Correlation Between Southern BancShares and Bank of Utica
Can any of the company-specific risk be diversified away by investing in both Southern BancShares and Bank of Utica at the same time? Although using a correlation coefficient on its own may not help to predict future stock returns, this module helps to understand the diversifiable risk of combining Southern BancShares and Bank of Utica into the same portfolio, which is an essential part of the fundamental portfolio management process.
By analyzing existing cross correlation between Southern BancShares NC and Bank of Utica, you can compare the effects of market volatilities on Southern BancShares and Bank of Utica and check how they will diversify away market risk if combined in the same portfolio for a given time horizon. You can also utilize pair trading strategies of matching a long position in Southern BancShares with a short position of Bank of Utica. Check out your portfolio center. Please also check ongoing floating volatility patterns of Southern BancShares and Bank of Utica.
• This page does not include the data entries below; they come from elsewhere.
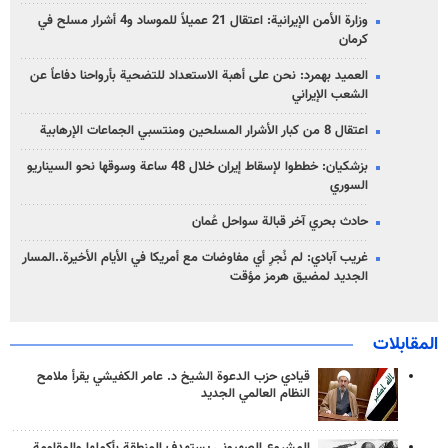
وزارة الأمن الإيرانية: اعتقال 21 عميلاً للموساد و4 أشرار مسلح في
كرمان
العميد بهمرد: نحن على أهبة الاستعداد للتضحية بأرواحنا دفاعاً عن
الشعب الإيراني
اعتقال 8 من كبار الأشرار المسلحين ومنتسبي الجماعات الإرهابية
بزشكيان: خططوا لإسقاط إيران خلال 48 ساعة وسوقها نحو السيناريو
السوري
حادث بحري آخر قبالة سواحل عُمان
غريب آبادي: لم نُجرِ أي مفاوضات مع أمريكا في الأيام الأخيرة..المسار
الجديد لمضيق هرمز مؤقت
المقابلات
قيادي حزب الدعوة الشيخ د. عامر الكفيشي يقرأ ملامح
النظام العالمي الجديد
Diversification Opportunities for Southern BancShares and Bank of Utica
0.95 | Correlation Coefficient |
Almost no diversification
The 3 months correlation between Southern and Bank is 0.95. Overlapping area represents the amount of risk that can be diversified away by holding Southern BancShares NC and Bank of Utica in the same portfolio, assuming nothing else is changed. The correlation between historical prices or returns on Bank of Utica and Southern BancShares is a relative statistical measure of the degree to which these equity instruments tend to move together. The correlation coefficient measures the extent to which returns on Southern BancShares NC are associated (or correlated) with Bank of Utica. Values of the correlation coefficient range from -1 to +1, where. The correlation of zero (0) is possible when the price movement of Bank of Utica has no effect on the direction of Southern BancShares i.e., Southern BancShares and Bank of Utica go up and down completely randomly.
Pair Corralation between Southern BancShares and Bank of Utica
Given the investment horizon of 90 days Southern BancShares NC is expected to generate 0.47 times more return on investment than Bank of Utica. However, Southern BancShares NC is 2.11 times less risky than Bank of Utica. It trades about 0.67 of its potential returns per unit of risk. Bank of Utica is currently generating about 0.21 per unit of risk. If you would invest 689,517 in Southern BancShares NC on September 21, 2024 and sell it today you would earn a total of 125,483 from holding Southern BancShares NC or generate 18.2% return on investment over 90 days.
Time Period | 3 Months [change] |
Direction | Moves Together |
Strength | Very Strong |
Accuracy | 100.0% |
Values | Daily Returns |
Southern BancShares NC vs. Bank of Utica
Performance |
Timeline |
Southern BancShares |
Bank of Utica |
Southern BancShares and Bank of Utica Volatility Contrast
Predicted Return Density |
Returns |
Pair Trading with Southern BancShares and Bank of Utica
The main advantage of trading using opposite Southern BancShares and Bank of Utica positions is that it hedges away some unsystematic risk. Because of two separate transactions, even if Southern BancShares position performs unexpectedly, Bank of Utica can make up some of the losses. Pair trading also minimizes risk from directional movements in the market. For example, if an entire industry or sector drops because of unexpected headlines, the short position in Bank of Utica will offset losses from the drop in Bank of Utica's long position.Southern BancShares vs. HUMANA INC | Southern BancShares vs. Barloworld Ltd ADR | Southern BancShares vs. Morningstar Unconstrained Allocation | Southern BancShares vs. Thrivent High Yield |
Bank of Utica vs. Morningstar Unconstrained Allocation | Bank of Utica vs. Bondbloxx ETF Trust | Bank of Utica vs. Spring Valley Acquisition | Bank of Utica vs. Bondbloxx ETF Trust |
Check out your portfolio center.Note that this page's information should be used as a complementary analysis to find the right mix of equity instruments to add to your existing portfolios or create a brand new portfolio. You can also try the Correlation Analysis module to reduce portfolio risk simply by holding instruments which are not perfectly correlated.